The word around City Hall has been that while DWP General Manager Ron Deaton has largely recovered from the affects of his heart malfunction in Costa Rica, that due to the wishes of his family - and the fact that his contract was soon up, he was going to retire.
Then when H. David Nahai resigned from the DWP commission, his replacement of Ron as the head of the DWP seemed assured. But not so quick says David Zahiser of the LA Times:
DWP boss weighs his options
Ron Deaton has been on medical leave since suffering a heart ailment last summer. A decision about his future could come this week.
By David Zahniser Los Angeles Times Staff Writer October 22, 2007
If anyone has been a symbol of unseen power and influence at Los Angeles City Hall, it's Ron Deaton, a 42-year bespectacled bureaucrat who built a formidable reputation by getting the city's elected leaders to do what he told them.In the decade that he advised the 15-member City Council, such labels as "the most powerful person in City Hall" and "the 16th council member" attached themselves to the Seal Beach resident. And when he took the top job at the city's Department of Water and Power in 2004, Deaton found another place where he could affect the lives of millions while staying out of the public eye.
But these days, Deaton is participating in a different behind-the-scenes drama, as he, his doctors and Mayor Antonio Villaraigosa wait to see whether, or when, he will leave the agency that provides electricity and water to 3.8 million residents and businesses.
Deaton, 64, has been on medical leave from the DWP since July, when the vacationing DWP chief was airlifted out of Costa Rica after suffering a severe heart arrhythmia. He spent two days in a coma. And he has been going through a painstaking rehabilitation that tests both his physical strength and his short-term memory.

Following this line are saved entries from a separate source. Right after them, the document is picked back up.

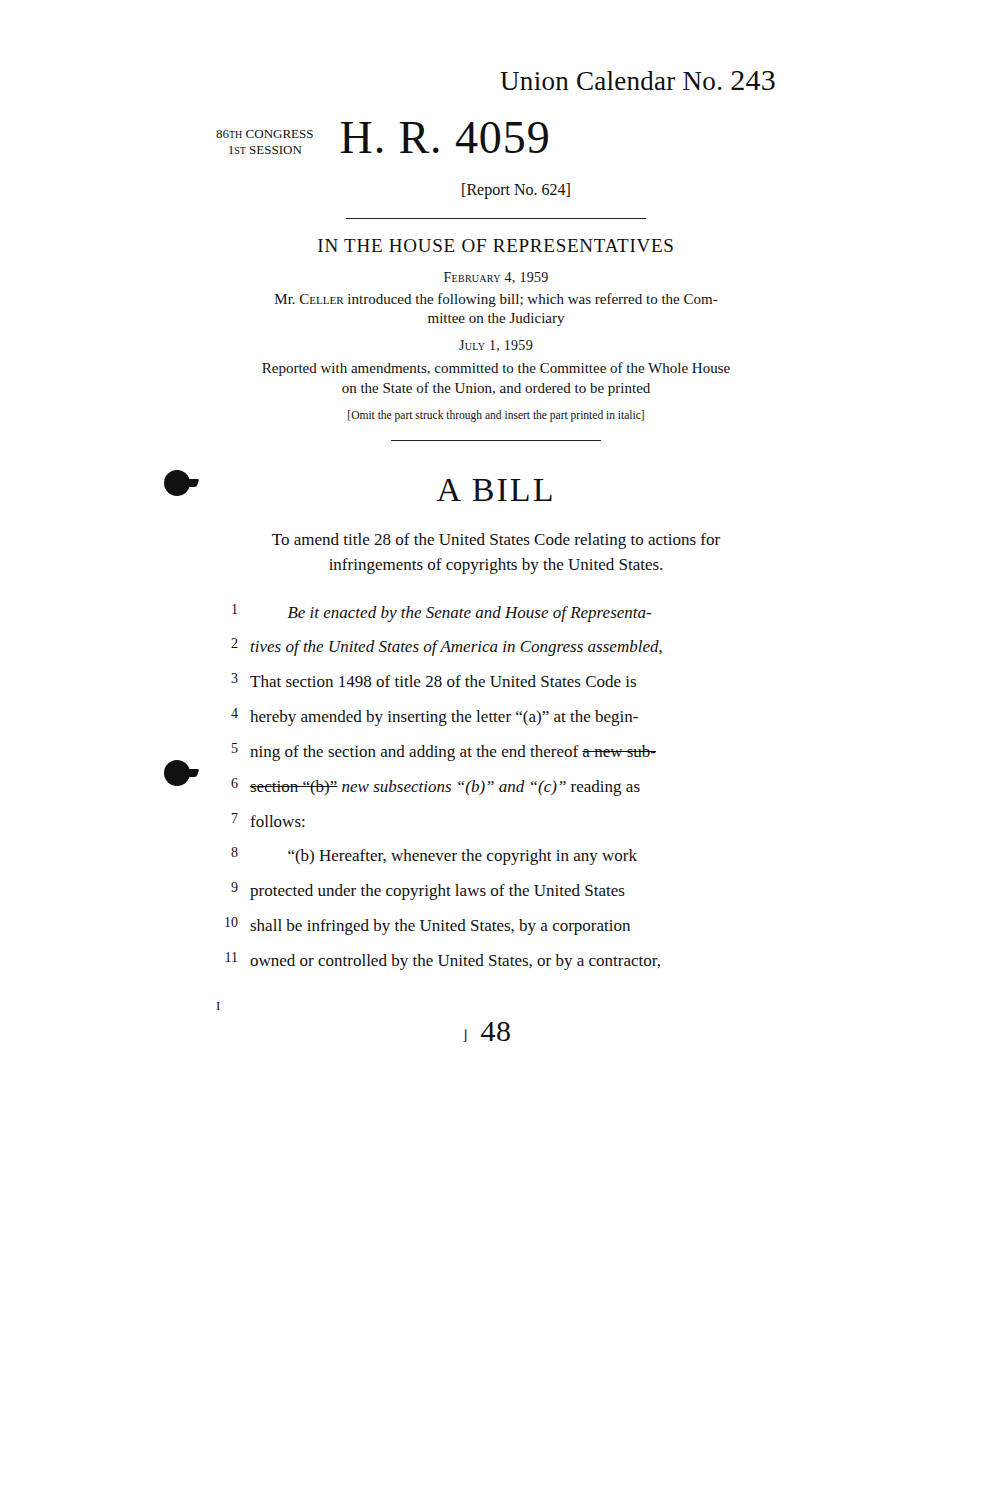Union Calendar No. 243
86TH CONGRESS 1ST SESSION
H. R. 4059
[Report No. 624]
IN THE HOUSE OF REPRESENTATIVES
February 4, 1959
Mr. Celler introduced the following bill; which was referred to the Com-
mittee on the Judiciary
July 1, 1959
Reported with amendments, committed to the Committee of the Whole House
on the State of the Union, and ordered to be printed
[Omit the part struck through and insert the part printed in italic]
A BILL
To amend title 28 of the United States Code relating to actions for infringements of copyrights by the United States.
Be it enacted by the Senate and House of Representa-
tives of the United States of America in Congress assembled,
That section 1498 of title 28 of the United States Code is
hereby amended by inserting the letter “(a)” at the begin-
ning of the section and adding at the end thereof a new sub-
section “(b)” new subsections “(b)” and “(c)” reading as
follows:
“(b) Hereafter, whenever the copyright in any work
protected under the copyright laws of the United States
shall be infringed by the United States, by a corporation
owned or controlled by the United States, or by a contractor,
I
⌋
48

Sources familiar with the DWP say Deaton could decide his future as soon as this week. Meanwhile, one of Villaraigosa's closest allies, attorney H. David Nahai, has gone so far as to resign from the appointed DWP commission to improve his chances of replacing Deaton.
The man who still holds the post, however, has made no announcement. While he confirmed last week that he has been looking at retirement "very seriously," Deaton also said that he has had a remarkable recovery for someone who was on the brink of death last summer."I feel confident that at some point I could come back," Deaton said last week. "I started in 1965, so not going back there has personal consequences."
And...
Deaton's move to the DWP two years later was viewed as a victory lap of sorts. His first government job had been at the utility. Yet some were surprised when he devoted considerable energy to the signing of an agreement that promised that the DWP would warn neighborhood councils in advance about major policy changes at the utility, including customer rate hikes.
DWP Commissioner Nick Patsaouras, a Villaraigosa appointee who has lodged some brutal critiques against the utility, said last week that Deaton had done a good job. And some of the city's crustiest community leaders praised Deaton for collaborating with the neighborhood councils.
"There's no one I respect in government more than Ron Deaton," said downtown activist Brady Westwater, who sat across the table from Deaton during the bargaining sessions.